どうして、強さから眼を背けたがる。

意識すれば手に入るかっていうと勿論違うが、其の侭進めば躓くと分かっていて、また教えられていて如何して君は盲進できるのだろう。

如何して、自分に他人を変えられないのだろう。

僕は自分の過去の経験又は知識から、出来る限り他人が不幸にならない様にと色々と奔走していた。

確かに友達でい続ける事こそが、一番彼らを尊重しまた実際に支えてあげられる状態であるかもしれない。

時には注意し、時には励まし、慰めながら育つ君を傍らで見てやれる、そんな関係なら確かに美徳であると自分は思う。

其れがきっとファミリーであったり、各々が属しているオピニオンに備わるべき因子であるとも自分は思う。

けれど、そんな高尚な概念が実際に存在している彼ら又は彼女らに備わっているかとなれば甚だ疑問だ。

故に幾度か、警笛を鳴らしまた必要な限りの啓発を行った。しかし、僕の説明が下手くそなのか人間に備えつけられているホメオスタシスが其れを拒むのか、結局僕の想定している最悪な事態にまで陥ってしまう事が多々あった。

コミュニケーションの目的を"暇つぶし"と考える彼らと僕は初めから、住む世界が違っていたのかもしれない。

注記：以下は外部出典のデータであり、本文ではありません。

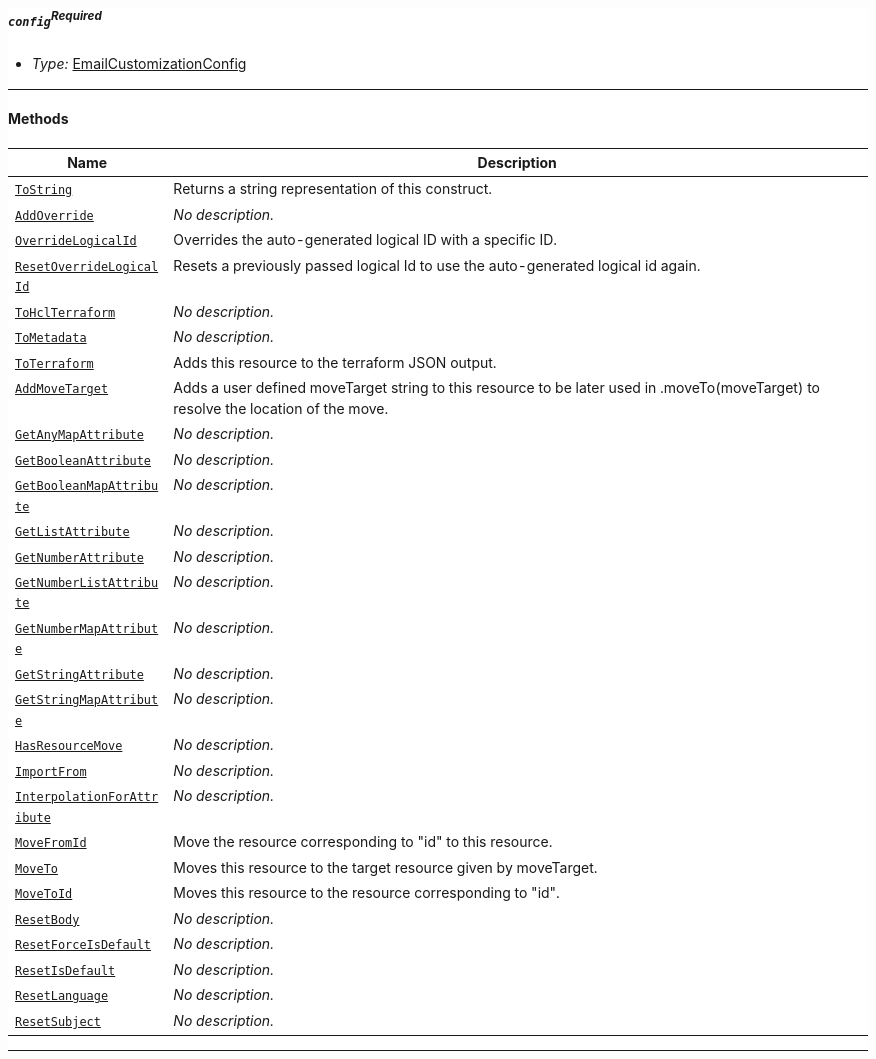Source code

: 
##### `config`<sup>Required</sup> <a name="config" id="@cdktf/provider-okta.emailCustomization.EmailCustomization.Initializer.parameter.config"></a>

- *Type:* <a href="#@cdktf/provider-okta.emailCustomization.EmailCustomizationConfig">EmailCustomizationConfig</a>

---

#### Methods <a name="Methods" id="Methods"></a>

| **Name** | **Description** |
| --- | --- |
| <code><a href="#@cdktf/provider-okta.emailCustomization.EmailCustomization.toString">ToString</a></code> | Returns a string representation of this construct. |
| <code><a href="#@cdktf/provider-okta.emailCustomization.EmailCustomization.addOverride">AddOverride</a></code> | *No description.* |
| <code><a href="#@cdktf/provider-okta.emailCustomization.EmailCustomization.overrideLogicalId">OverrideLogicalId</a></code> | Overrides the auto-generated logical ID with a specific ID. |
| <code><a href="#@cdktf/provider-okta.emailCustomization.EmailCustomization.resetOverrideLogicalId">ResetOverrideLogicalId</a></code> | Resets a previously passed logical Id to use the auto-generated logical id again. |
| <code><a href="#@cdktf/provider-okta.emailCustomization.EmailCustomization.toHclTerraform">ToHclTerraform</a></code> | *No description.* |
| <code><a href="#@cdktf/provider-okta.emailCustomization.EmailCustomization.toMetadata">ToMetadata</a></code> | *No description.* |
| <code><a href="#@cdktf/provider-okta.emailCustomization.EmailCustomization.toTerraform">ToTerraform</a></code> | Adds this resource to the terraform JSON output. |
| <code><a href="#@cdktf/provider-okta.emailCustomization.EmailCustomization.addMoveTarget">AddMoveTarget</a></code> | Adds a user defined moveTarget string to this resource to be later used in .moveTo(moveTarget) to resolve the location of the move. |
| <code><a href="#@cdktf/provider-okta.emailCustomization.EmailCustomization.getAnyMapAttribute">GetAnyMapAttribute</a></code> | *No description.* |
| <code><a href="#@cdktf/provider-okta.emailCustomization.EmailCustomization.getBooleanAttribute">GetBooleanAttribute</a></code> | *No description.* |
| <code><a href="#@cdktf/provider-okta.emailCustomization.EmailCustomization.getBooleanMapAttribute">GetBooleanMapAttribute</a></code> | *No description.* |
| <code><a href="#@cdktf/provider-okta.emailCustomization.EmailCustomization.getListAttribute">GetListAttribute</a></code> | *No description.* |
| <code><a href="#@cdktf/provider-okta.emailCustomization.EmailCustomization.getNumberAttribute">GetNumberAttribute</a></code> | *No description.* |
| <code><a href="#@cdktf/provider-okta.emailCustomization.EmailCustomization.getNumberListAttribute">GetNumberListAttribute</a></code> | *No description.* |
| <code><a href="#@cdktf/provider-okta.emailCustomization.EmailCustomization.getNumberMapAttribute">GetNumberMapAttribute</a></code> | *No description.* |
| <code><a href="#@cdktf/provider-okta.emailCustomization.EmailCustomization.getStringAttribute">GetStringAttribute</a></code> | *No description.* |
| <code><a href="#@cdktf/provider-okta.emailCustomization.EmailCustomization.getStringMapAttribute">GetStringMapAttribute</a></code> | *No description.* |
| <code><a href="#@cdktf/provider-okta.emailCustomization.EmailCustomization.hasResourceMove">HasResourceMove</a></code> | *No description.* |
| <code><a href="#@cdktf/provider-okta.emailCustomization.EmailCustomization.importFrom">ImportFrom</a></code> | *No description.* |
| <code><a href="#@cdktf/provider-okta.emailCustomization.EmailCustomization.interpolationForAttribute">InterpolationForAttribute</a></code> | *No description.* |
| <code><a href="#@cdktf/provider-okta.emailCustomization.EmailCustomization.moveFromId">MoveFromId</a></code> | Move the resource corresponding to "id" to this resource. |
| <code><a href="#@cdktf/provider-okta.emailCustomization.EmailCustomization.moveTo">MoveTo</a></code> | Moves this resource to the target resource given by moveTarget. |
| <code><a href="#@cdktf/provider-okta.emailCustomization.EmailCustomization.moveToId">MoveToId</a></code> | Moves this resource to the resource corresponding to "id". |
| <code><a href="#@cdktf/provider-okta.emailCustomization.EmailCustomization.resetBody">ResetBody</a></code> | *No description.* |
| <code><a href="#@cdktf/provider-okta.emailCustomization.EmailCustomization.resetForceIsDefault">ResetForceIsDefault</a></code> | *No description.* |
| <code><a href="#@cdktf/provider-okta.emailCustomization.EmailCustomization.resetIsDefault">ResetIsDefault</a></code> | *No description.* |
| <code><a href="#@cdktf/provider-okta.emailCustomization.EmailCustomization.resetLanguage">ResetLanguage</a></code> | *No description.* |
| <code><a href="#@cdktf/provider-okta.emailCustomization.EmailCustomization.resetSubject">ResetSubject</a></code> | *No description.* |

---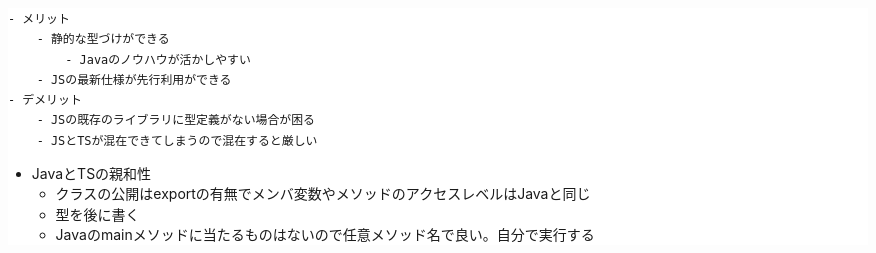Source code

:     - メリット
        - 静的な型づけができる
            - Javaのノウハウが活かしやすい
        - JSの最新仕様が先行利用ができる
    - デメリット
        - JSの既存のライブラリに型定義がない場合が困る
        - JSとTSが混在できてしまうので混在すると厳しい
- JavaとTSの親和性
    - クラスの公開はexportの有無でメンバ変数やメソッドのアクセスレベルはJavaと同じ
    - 型を後に書く
    - Javaのmainメソッドに当たるものはないので任意メソッド名で良い。自分で実行する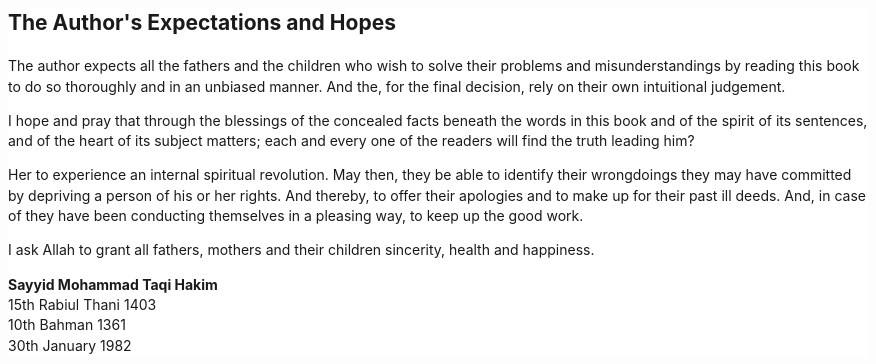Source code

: The Author's Expectations and Hopes
-----------------------------------

The author expects all the fathers and the children who wish to solve
their problems and misunderstandings by reading this book to do so
thoroughly and in an unbiased manner. And the, for the final decision,
rely on their own intuitional judgement.

I hope and pray that through the blessings of the concealed facts
beneath the words in this book and of the spirit of its sentences, and
of the heart of its subject matters; each and every one of the readers
will find the truth leading him?

Her to experience an internal spiritual revolution. May then, they be
able to identify their wrongdoings they may have committed by depriving
a person of his or her rights. And thereby, to offer their apologies and
to make up for their past ill deeds. And, in case of they have been
conducting themselves in a pleasing way, to keep up the good work.

I ask Allah to grant all fathers, mothers and their children sincerity,
health and happiness.

**Sayyid Mohammad Taqi Hakim**  
 15th Rabiul Thani 1403  
 10th Bahman 1361  
 30th January 1982

[^1]: Very recently, Radio Moscow (Russia) broadcasted a programme Face
of Islam, announcing that the words of the Holy Qur'an are the words of
an ever-living God for all the places and for all the times, and are not
limited to the period of the prophet Mohammad (p.b. u. h.). Moscow is
the capital of former USSR, where they waged war against God for last
seventy years. Also, most recently in Holland a Muslim soldier in a
ceremony for taking the Oath of Allegiance, refused to be sworn in the
name of the Queen of Holland. He was able to get exceptional
constitutional permission to take his oath in the name of Allah (Key han
sept 26 1994)

[^2]: Nahjul-Balagah: The Path of Eloquence is a book containing sermon,
letters, orders and some of the sayings of the Commander of the Faithful
Imam ‘Ali ibn Abi Talib (a.s) as compiled by Syed Razi. These sermons
and preaching of Imam ‘Ali (as) were so highly valued and venerated in
the Islamic world that within a century of his death they were taught
and read as the last word on the philosophy of Monotheism, as the best
lectures of character building, as exalted sources of inspiration, as
persuasive sermons towards piety and as guiding beacons towards truth
and justice. They present the marvellous eulogies of the Holy Prophet
(S) and the Holy Qur'an. These sermons are the most convincing discourse
on the spiritual values of Islam, and contain the most awe inspiring
discussions about the attributes of Allah. The Commander of the Faithful
‘Ali ibn Abi Talib (as) was the first perfect exemplar of the teachings
of the Most Noble Messenger (S.) 'Ali was raised by him from early
childhood and followed him like a shadow until the very end of the
latter's life. He was like a moth before the prophetic flame; the final
moment when he was separated from the Most Noble Messenger (S.) was when
he embraced his corpse and laid it to rest. '‘Ali (as) was the first
person after the Most Noble Messenger (S.) to approach spiritual
realities in the manner of philosophical reflection, that is, by free
exercise of reason. He used many technical terms and laid out and
organized the rules of Arabic grammar in order to protect the Holy
Qur'an from copyists’' error. The exact scholarship, spiritual culture,
and consideration of ethical, social, political, and even mathematical
Problems shown in ‘Ali's (as) discourses, letters, and other documents
that have reached us are astonishing. The wealth of these documents
makes ‘Ali (as) the best known individual among Muslims to have a full
realization of the sublime goals of the Holy Qur'an and the critical and
practical concepts of Islam as they should be realized. They testify to
the soundness of the Prophetic saying, I am the city of knowledge, and

[^3]: Al Sahifah Al-Sajjadiyyah: includes certain supplications quoted
[^4]: Nahjul Balagah ibn Abi Al-Hadith Vol. 1.p.22
[^5]: Maqatul-Altalibeen p.49.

だけど、同じ人間であるのなら"痛み"にあたる部分はきっと誰しもが経験しうる存在で其れから解放を促そうとするのはそんなに悪手な事なのだろうか。また、僕自身が自らの啓発によって既に救われていた人間を認識していないだけなのか。

分からない、が、少なくとも僕は他人が傷ついている姿を幾度も目撃してきたし、実際に体験してきた。

書店を覗いても、並々ならぬほど多様な落とし穴についての示唆が為されているのだから、君が其の侭で大丈夫という保証はどこにもないのだ。盲目な安心感程、他人を巻き込み害する素因は存在しないと僕は思う。

何故なら、"大丈夫"という言葉は自分を基準として用いられるからだ。

僕は別に完璧になってほしいと願っているわけではないが、そんなに明確すぎる欠点を抱えていて如何して放置できてしまうのだろうという部分についての話だ。其れが個性という言葉で括られる様なら別に構いやしないが、今は大丈夫でも明日になれば其れに気付いてしまうかもしれない。明日になってからじゃもう手遅れとなっているのかもしれない。

けれど、それさえも"その人の人生だから"という言葉の前には単なるお節介焼きと笑に伏されてしまう事だろう。

本当に親しい人間だけが、心配してやればいいという考えが実際に存在しているけれど、僕はそうは思わない。

老後2千万ではないけれど、必要なら初めからキチンと誰もが知っているべきだと思うんだ。

知りませんでしたじゃ、自分の人生は誰も救ってはくれないのだから。

僕だって自分の体しか動かせないし、僕の時間しか動けないから君の人生を救うのは余りに難しい。

どうして話の分からない他人に此処まで寄り添いたいかといえば、自分の場合は寄り添ってくれる人間が独りもいなかったからだ。

初めから誰かに助けなど、求めてなんかいなかったけれど実際に其の痛みを知るからきっと意識に残っているのだろう。

どうでもいいけれど、僕は皆とワイワイするだけの関係性なんか初めから求めちゃいないんだ。

弱い人間の本当の味方でありたいから、僕は其の弱さを認めない。